Education advocate and mother of two elementary school-age daughters Cindy Dalglish said that model might make more parents and teachers happy.
“I know a couple of the teachers at my daughters’ school, and there is no way they can come back. One has serious health issues and I don’t know how she is going to manage in class if she is coming back,” Dalglish said.
The approach might work better if it was based on co-operation among a community of schools rather than just one school or the entire district, Dalglish said.
Finding the way forward
Teachers have asked for a delay in the start of the school year to allow health and safety training and planning for teaching under the COVID-19 plan.
“We’re doing something that is unprecedented here,” Mooring said.
Education Minister Rob Fleming said Tuesday in the legislature that the return will likely be delayed, with specifics to come later in the week.
Dalglish said it’s a “no-brainer” to delay the start of school by a couple of weeks, even just to ease anxiety.
“Do we want a teacher teaching our kids or an educational assistant being with our children that is so scared themselves?” Dalglish said. “I want our staff’s mental health to also be considered.”
She believes most children are capable of wearing masks, especially if their parents start practising with them, and that smaller class sizes would help with physical distancing.

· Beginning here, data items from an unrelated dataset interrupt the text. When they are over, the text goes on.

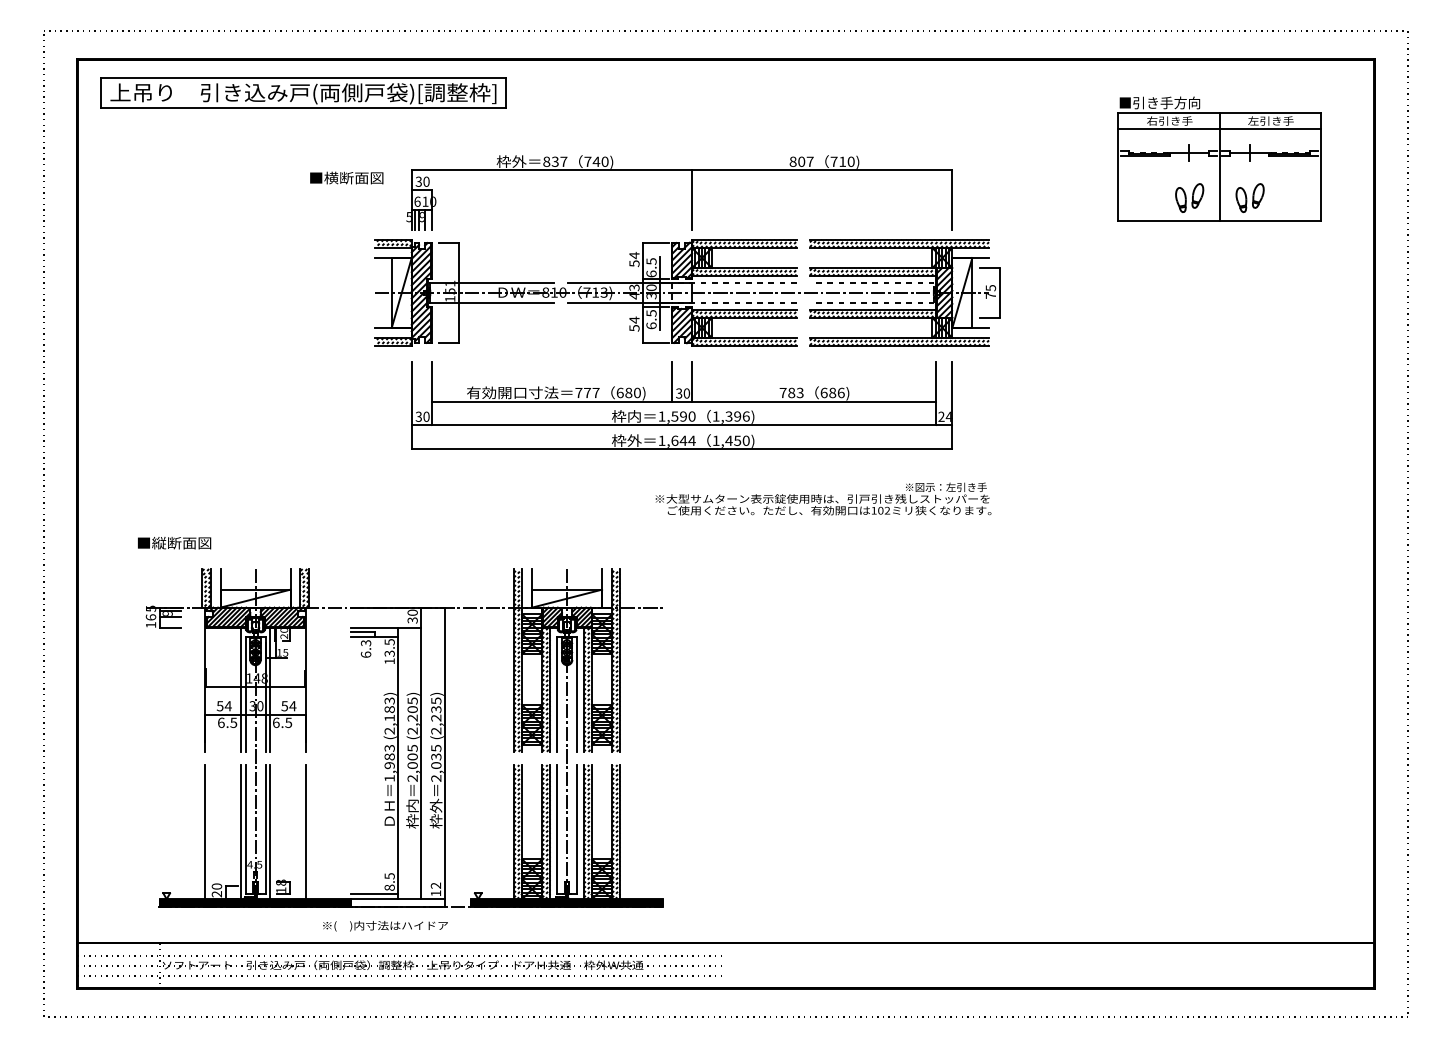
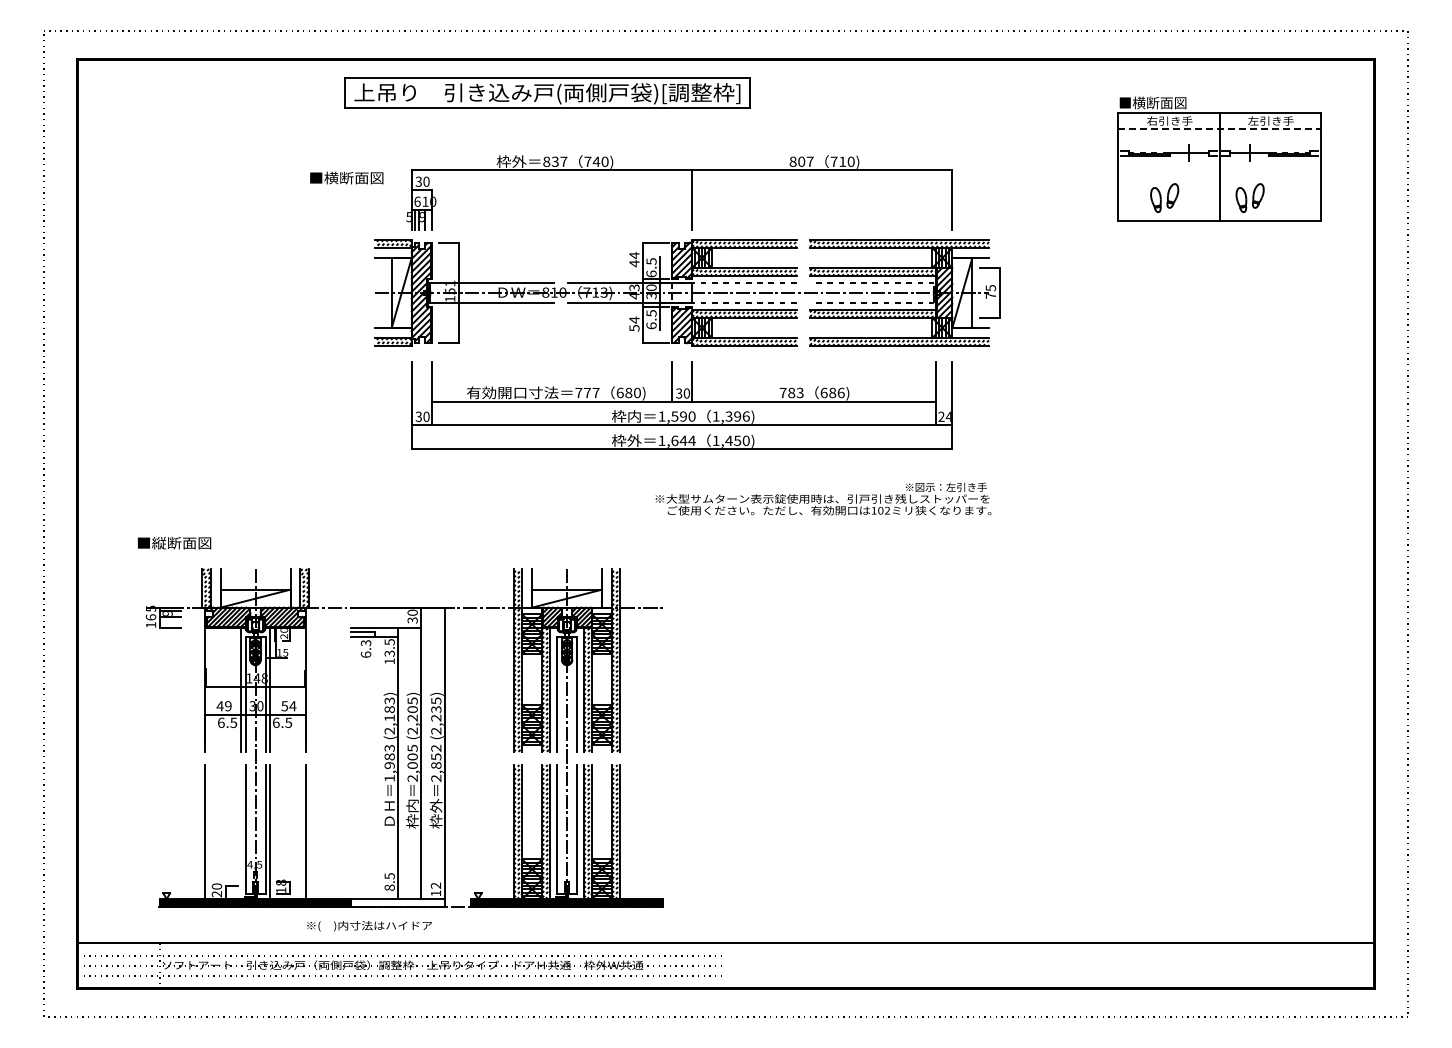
part at (303, 92) position: (303, 92) -> (547, 92)
text at (1166, 102): ■引き手方向 -> ■横断面図
line at (1220, 129): solid -> dashed
part at (1189, 197) position: (1189, 197) -> (1164, 197)
text at (634, 263): 54 -> 44
text at (223, 706): 54 -> 49
text at (436, 756): 2,035 -> 2,852
line at (241, 832): present -> none
line at (374, 893): present -> none
text at (385, 926) position: (385, 926) -> (369, 926)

Jillian Maguire is an English and psychology teacher at Kitsilano Secondary School in Vancouver whose 15-year-old daughter is going into Grade 10 at Vancouver Technical Secondary. She knows in-person schooling is important for vulnerable kids but would like to see a bigger financial commitment from the province.
“The lack of investment leads to an addiction problem and a homelessness problem. I really believe it’s all connected to education,” Maguire said. “The kids who survive and make it are the ones who have protective forces around them, and a lot of that is a connection to a school, to a counsellor, to a teacher, even to other students.”